== WRITTEN TASK ==
Return, unchanged and with no pictures, the lines below from the very first through the one that contains "Вывести список репозиториев".

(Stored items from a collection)
-*-*-

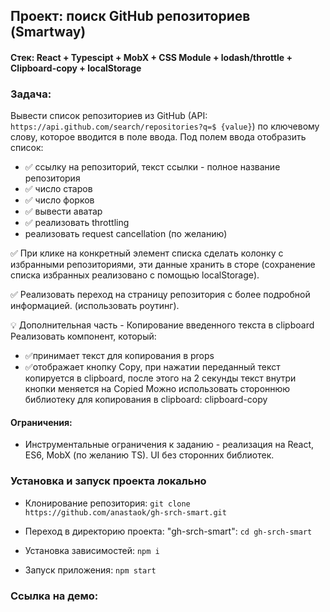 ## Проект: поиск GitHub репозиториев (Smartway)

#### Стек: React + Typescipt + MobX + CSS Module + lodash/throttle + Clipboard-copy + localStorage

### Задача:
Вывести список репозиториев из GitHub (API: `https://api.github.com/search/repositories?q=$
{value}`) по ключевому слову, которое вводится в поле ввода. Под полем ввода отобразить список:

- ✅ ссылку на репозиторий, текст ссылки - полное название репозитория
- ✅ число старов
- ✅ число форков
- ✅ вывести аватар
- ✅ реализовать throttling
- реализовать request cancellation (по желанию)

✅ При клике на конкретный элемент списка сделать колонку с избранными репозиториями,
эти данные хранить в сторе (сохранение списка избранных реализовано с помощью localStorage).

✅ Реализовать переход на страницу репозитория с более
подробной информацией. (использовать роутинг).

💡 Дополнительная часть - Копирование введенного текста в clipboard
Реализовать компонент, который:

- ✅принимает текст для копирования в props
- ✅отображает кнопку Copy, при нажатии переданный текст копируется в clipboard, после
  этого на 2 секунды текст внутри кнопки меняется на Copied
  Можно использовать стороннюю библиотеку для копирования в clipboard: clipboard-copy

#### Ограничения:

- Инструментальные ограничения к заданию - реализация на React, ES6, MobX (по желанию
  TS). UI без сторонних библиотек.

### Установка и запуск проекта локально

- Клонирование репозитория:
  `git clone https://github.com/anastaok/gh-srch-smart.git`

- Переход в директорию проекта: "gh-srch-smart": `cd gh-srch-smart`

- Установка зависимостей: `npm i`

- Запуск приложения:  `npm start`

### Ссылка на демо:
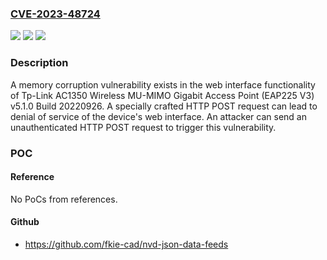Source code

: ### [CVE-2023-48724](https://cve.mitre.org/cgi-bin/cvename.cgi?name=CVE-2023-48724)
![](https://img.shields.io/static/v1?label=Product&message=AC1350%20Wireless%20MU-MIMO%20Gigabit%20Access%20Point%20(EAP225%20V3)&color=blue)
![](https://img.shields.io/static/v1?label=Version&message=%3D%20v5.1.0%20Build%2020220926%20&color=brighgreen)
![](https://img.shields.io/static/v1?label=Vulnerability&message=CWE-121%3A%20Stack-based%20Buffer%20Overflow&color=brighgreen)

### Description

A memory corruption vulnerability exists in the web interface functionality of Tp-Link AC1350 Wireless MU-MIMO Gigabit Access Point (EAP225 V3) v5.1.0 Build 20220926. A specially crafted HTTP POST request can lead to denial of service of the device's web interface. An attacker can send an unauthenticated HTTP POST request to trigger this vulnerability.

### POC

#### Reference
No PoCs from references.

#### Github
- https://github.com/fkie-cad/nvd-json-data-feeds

-*-*-

== EXPECTED OUTPUT ==
 ## Проект: поиск GitHub репозиториев (Smartway)

#### Стек: React + Typescipt + MobX + CSS Module + lodash/throttle + Clipboard-copy + localStorage

### Задача:
Вывести список репозиториев из GitHub (API: `https://api.github.com/search/repositories?q=$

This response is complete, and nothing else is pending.